Donner son corps, Le tiers-corps

Dans son livre Le tiers corps Sylviane AGACINSKI  s’interroge sur le don d’organes et la marchandisation du corps.

Philosophe enseignant à l’EEHESS, elle a publié plusieurs livres sur le féminisme et l’évolution de la société.

   

   Après un décès, s’il a lieu dans des conditions précises, les équipes médicales formulent ainsi la question : « Le défunt était-il opposé au don d’organes ? » En général, l’angoisse de la mort nous pousse à éluder une telle question.

 

Le législateur s’accommode bien de cette esquive commune, puisque, selon la loi française, l’absence d’opposition préalable remplace le consentement explicite.

 

On sait que, depuis la loi Caillavet, en 1976, il n’est pas nécessaire qu’une personne ait voulu donner ses organes : il suffit qu’elle ne s’y soit pas opposée de son vivant.

 

Cette disposition législative est couramment résumée par le principe du « consentement présumé du défunt », même si la formule ne figure pas dans la loi.

Ce principe a été récemment renforcé par la loi Santé de 2016, non sans susciter quelque émoi dans l’opinion et au sein des équipes médicales chargées des transplantations.

En effet, lorsque les conditions du décès permettent un prélèvement d’organes, c’est-à-dire en cas de « mort encéphalique » ou de « mort subite » par arrêt cardiaque, non seulement le prélèvement reste la règle, sauf refus antérieur et explicite du défunt, mais la famille n’est plus consultée, sauf pour attester de la volonté du défunt : elle n’a pas à exprimer ses propres sentiments, en dépit de la pratique maintenue jusque-là par les équipes médicales.

Le législateur a ainsi voulu réduire le nombre de refus imputables à une réticence des parents du défunt.

 

La logique du don

Transfert ou transmission, un don a lieu lorsque les uns donnent quelque chose aux autres.

Cela implique une relation à trois termes :

      Le donateur, le donataire et la chose offerte.

Le don en général est investi d’une valeur symbolique ou morale.

Un cadeau est toujours une faveur accordée à quelqu’un.  Cependant le don par solidarité n’est pas une faveur. Le donataire d’un don par solidarité est démuni ou manque de quelque chose.

 

Le don peut induire une forme de réciprocité. En parlant entre nous, nous échangeons des informations. Une parole répond à une autre.

Le don peut servir à appeler à la bienveillance ou à inspirer confiance.

Dans les échanges commerciaux ou économiques chacun poursuit son propre intérêt. C’est du donnant donnant ou de l’échange conditionnel.  Ils sont liés à des contrats.

Elle s’interroge sur les dons.

Les dons corporels.

Tributs, contribution forcée.

Les dons cérémoniels ou rituels.

Les dons de transmission intergénérationnelle. Solidarité verticale.

Les dons humanitaires.

Les dons solidaires et la réciprocité.

Elle s’interroge sur le statut du corps humain

Le tiers-corps

Le plan juridique

Le commerce du sang.

Propriété et droit moral

Elle s’interroge sur L’interdit, le droit, le sacré

Pour l’homme moderne le sacré est assimilé à une mentalité archaïque ou religieuse du passé. Il repose sur des interdits, des tabous.  Mais le droit moderne repose lui aussi sur des interdits sur des concepts qu’il sacralise.

La loi qui exclue le sang des échanges marchands est comparable à un tabou.

Liberté, égalité et fraternité sont des dogmes.

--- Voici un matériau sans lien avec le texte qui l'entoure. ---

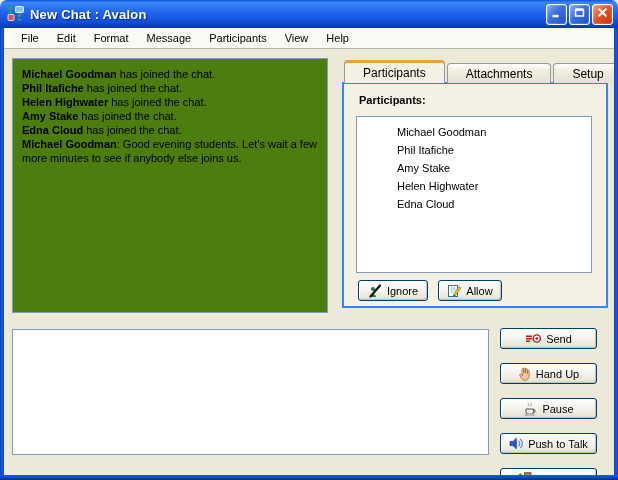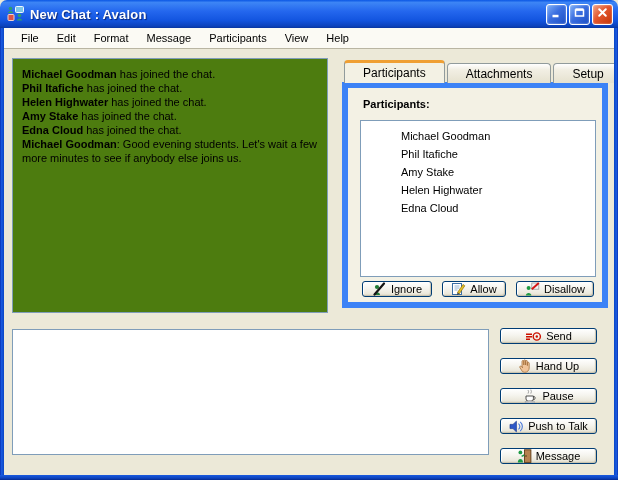--- a/index.html
+++ b/index.html
@@ -39,29 +39,29 @@
   .msg{font-size:11px;line-height:14px;color:#000;}
   .msg b{font-weight:bold;}
 
   
   .tabstrip{position:absolute;left:344px;top:60px;height:23px;display:flex;align-items:flex-end;gap:2px;z-index:2;}
   .tab{box-sizing:border-box;height:20px;padding:0 18px;font-size:12px;display:flex;align-items:center;
     border:1px solid #919b9c;border-bottom:none;border-radius:4px 4px 0 0;cursor:pointer;
     background:linear-gradient(180deg,#ffffff,#f2efe4 30%,#e6e2d0 95%);}
   .tab.active{height:23px;background:#f3f1e4;border-top:3px solid #ef9f33;position:relative;}
   .tab-panel{position:absolute;left:342px;top:82px;width:266px;height:226px;box-sizing:border-box;
-    background:#f3f1e4;border:6px solid #3b82f6;}
+    background:#f3f1e4;border:2px solid #3b82f6;}
   .participants-label{position:absolute;left:15px;top:10px;font-size:11px;font-weight:bold;color:#000;}
   .listbox{position:absolute;left:12px;top:32px;width:236px;height:157px;box-sizing:border-box;
     background:#fff;border:1px solid #7f9db9;padding-top:6px;overflow:hidden;}
   .participant{font-size:11px;height:18px;line-height:18px;padding-left:40px;cursor:default;}
   .panel-actions{position:absolute;left:14px;bottom:5px;display:flex;gap:10px;}
 
   
-  .xp-btn{display:flex;align-items:center;justify-content:center;gap:4px;height:16px;box-sizing:border-box;
+  .xp-btn{display:flex;align-items:center;justify-content:center;gap:4px;height:21px;box-sizing:border-box;
     font-family:"Liberation Sans",sans-serif;font-size:11px;color:#000;
     border:1px solid #003c74;border-radius:3px;cursor:pointer;
     background:linear-gradient(180deg,#ffffff,#f5f4ee 45%,#eae7da 85%,#ddd8c4);
     box-shadow:inset -1px -1px 1px #c8c2ae, inset 1px 1px 1px #ffffff;}
   .xp-btn .icon{display:inline-flex;align-items:center;}
 
   
   .composer{position:absolute;left:12px;top:329px;width:477px;height:126px;box-sizing:border-box;
     background:#fff;border:1px solid #7f9db9;resize:none;outline:none;
     font-family:"Liberation Sans",sans-serif;font-size:11px;padding:6px;}
@@ -154,31 +154,20 @@
           <span class="icon">
             <svg width="15" height="14" viewBox="0 0 15 14">
               <rect x="1.5" y="1.5" width="9" height="11" fill="#fff" stroke="#3a6ea5"></rect>
               <path d="M3.5 4 h5 M3.5 6 h5 M3.5 8 h3" stroke="#9ab6d4" stroke-width="1"></path>
               <path d="M6.5 10.5 L12 2.5 L13.8 3.8 L8.3 11.8 Z" fill="#e8c22a" stroke="#8a6d00" stroke-width="0.7"></path>
               <path d="M6.5 10.5 L8.3 11.8 L6 13 Z" fill="#3a3a3a"></path>
             </svg>
           </span>
           <span>Allow</span>
         </button>
-        <button class="xp-btn w-disallow">
-          <span class="icon">
-            <svg width="15" height="14" viewBox="0 0 15 14">
-              <circle cx="3.6" cy="6" r="2" fill="#1e9a44"></circle>
-              <path d="M0.8 13.5 C0.8 10 6.4 10 6.4 13.5 Z" fill="#1e9a44"></path>
-              <rect x="6.8" y="1" width="7" height="6.2" fill="#f4f4f4" stroke="#9a9a9a" stroke-width="0.8"></rect>
-              <path d="M6.8 7.2 L13.8 1" stroke="#d41616" stroke-width="2"></path>
-            </svg>
-          </span>
-          <span>Disallow</span>
-        </button>
       </div>
   </div>
 
   <textarea class="composer" placeholder="" style=""></textarea>
 
   <div class="action-col" id="action-col">
       <button class="xp-btn">
         <span class="icon">
           <svg width="17" height="13" viewBox="0 0 17 13">
             <path d="M1 4.2 h6 M1 6.7 h6 M1 9.2 h4" stroke="#cc1100" stroke-width="1.4"></path>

Elle étudie le corps du défunt.

 

Le respect des restes humains

Le respect de la volonté du défunt

Constater la mort

La Transplantation

Le consentement présumé

Le témoignage des proches

Une fin sans conclusion

L’auteur a choisi de mettre en évidence la valeur sociale et morale du don d’organes. C’est la moins mauvaise solution comparée aux solutions marchandes.

Transmettre la vie après la mort en donnant une part de nous-même lorsque cela  est possible serait une façon de redonner la vie, sous forme d’entraide.

Elle est contre le consentement présumé.

 

La demande de dons d’organes possède un caractère impératif. Elle est liée à l’espoir de vivre mieux de plus en plus longtemps. Jusqu’ici l’espoir de se libérer du corps charnel terrestre était lié à la croyance religieuse et aux mythes.

Tout se passe comme si au mythe d’une résurrection dans l’au-delà se substituait le mythe d’une manière nouvelle d’appréhender le monde grâce aux progrès des biotechnologies. Par cette approche on cherche à e libérer de notre corps naturel et de la mort elle-même.

La médecine a pour mission de faire échec à la mort, rendant celle-ci non inéluctable. Cela conduit à une demande commerciale de ressources sans fin.